Drug prescriptions were coded using the ATC classification system. Prescriptions mentioned in de NDF-guideline (see Additional file 1) as well as prescriptions related to the diabetes-related health problems were included in the analyses of diabetes-related profiles. A list of included drug prescriptions is provided in Additional file 2. The number of different drug prescriptions based on ATC codes at the 4 digit level was included in the analyses. If a prescription could be captured with an ATC code at the 5 digit level, the ATC code at the 5 digit level was included.
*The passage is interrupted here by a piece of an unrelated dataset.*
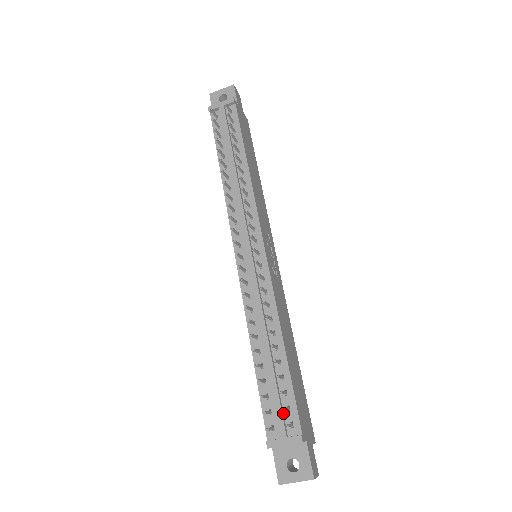
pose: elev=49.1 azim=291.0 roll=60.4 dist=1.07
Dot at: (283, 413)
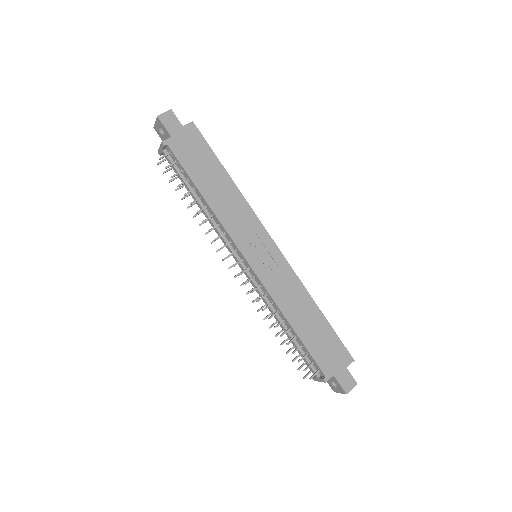
Dot at: (312, 364)
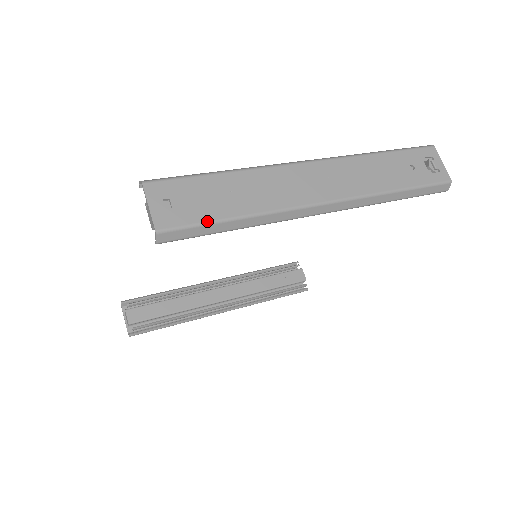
Healthcare utilisation of patients with allied healthcare providers was estimated on the basis of GP referrals. Referrals for diabetes-related health problems to a physiotherapist or exercise therapist, dietician and podiatrist were included in the analyses.
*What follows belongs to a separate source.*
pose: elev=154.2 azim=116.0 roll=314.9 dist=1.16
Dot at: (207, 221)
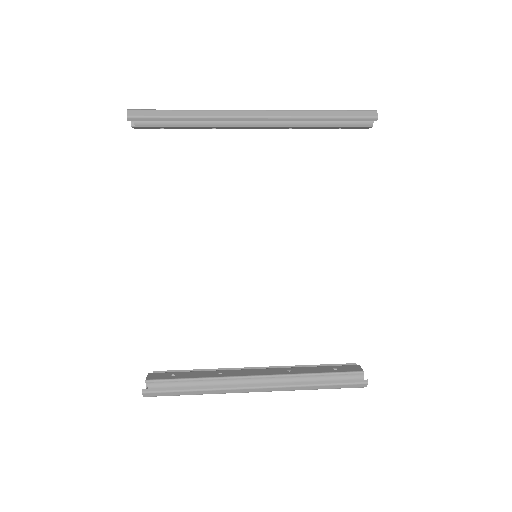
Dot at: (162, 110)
Patient and disease characteristics
Patient and disease characteristics included in this study were age (categorised), gender, urbanisation (categorised), diabetes medication type (no treatment, oral treatment or oral treatment and insulin) and comorbidity; all data were derived from the EMR. Comorbidity was divided into several categories of related and unrelated comorbidity according to Struijs et al. (2006) [19]. The following comorbid diseases were regarded as diabetes-related: (with ICPC-codes): heart diseases (K74-K76), stroke (K90), retinopathy (F83), nephropathy (U99) and diabetic foot (K99.06 and N94; deviated from Struijs et al.). Non-related comorbidity included depression (P76), lung diseases (R91, R95, and R96), musculoskeletal diseases (L01-L03, L08, L13, L15, L84, L86, and L89-91), neurological diseases (N86-N88) and cancer (B74, D74, D75, D77, R84, S77, X76, Y77).
Statistical analyses
To analyse the different profiles, Latent Class Analyses (LCA) were performed to identify distinct classes of patients with specific combinations of healthcare utilisation. LCA is a type of cluster analysis used to group patients into k number of unique (otherwise unobserved) categories, where, within each category patients are most similar to each other regarding their healthcare utilisation, and between the categories patients are most different [20–22]. To find the optimal number of categories, a 2–6 class solution was modelled and output was assessed and compared according to a stepwise approach described elsewhere [20, 22]. To determine the final solution several model fit indicators were used [23]. The Bayesian Information Criterion (BIC) (where a lower BIC indicates a better fit) and posterior probabilities (where probabilities close to 1 indicates a better classification and posterior probabilities at least 0.8 are advised [24, 25]) were used as model fit indicators. Also, we assessed the usefulness and clinical interpretation of each solution. The usefulness was assessed by considering the solutions based on the number of people in each class (hereby rejecting solutions with small groups: minimum N = 200). Mplus was used to perform LCA because within Mplus, LCA can adequately cluster a combination of both categorical (also binary variables) and count data [26]. LCA was conducted for both diabetes-related healthcare utilisation and total healthcare utilisation separately. Each profile was given a label resembling their healthcare utilization. Subsequently, a predictive model was made using multilevel multinomial regression analyses (patients nested in practices) for the diabetes-related healthcare utilisation profiles. In this analysis, it was assessed whether patient and disease characteristics were associated to profile membership. Analyses were performed using STATA, Mplus and MLwiN.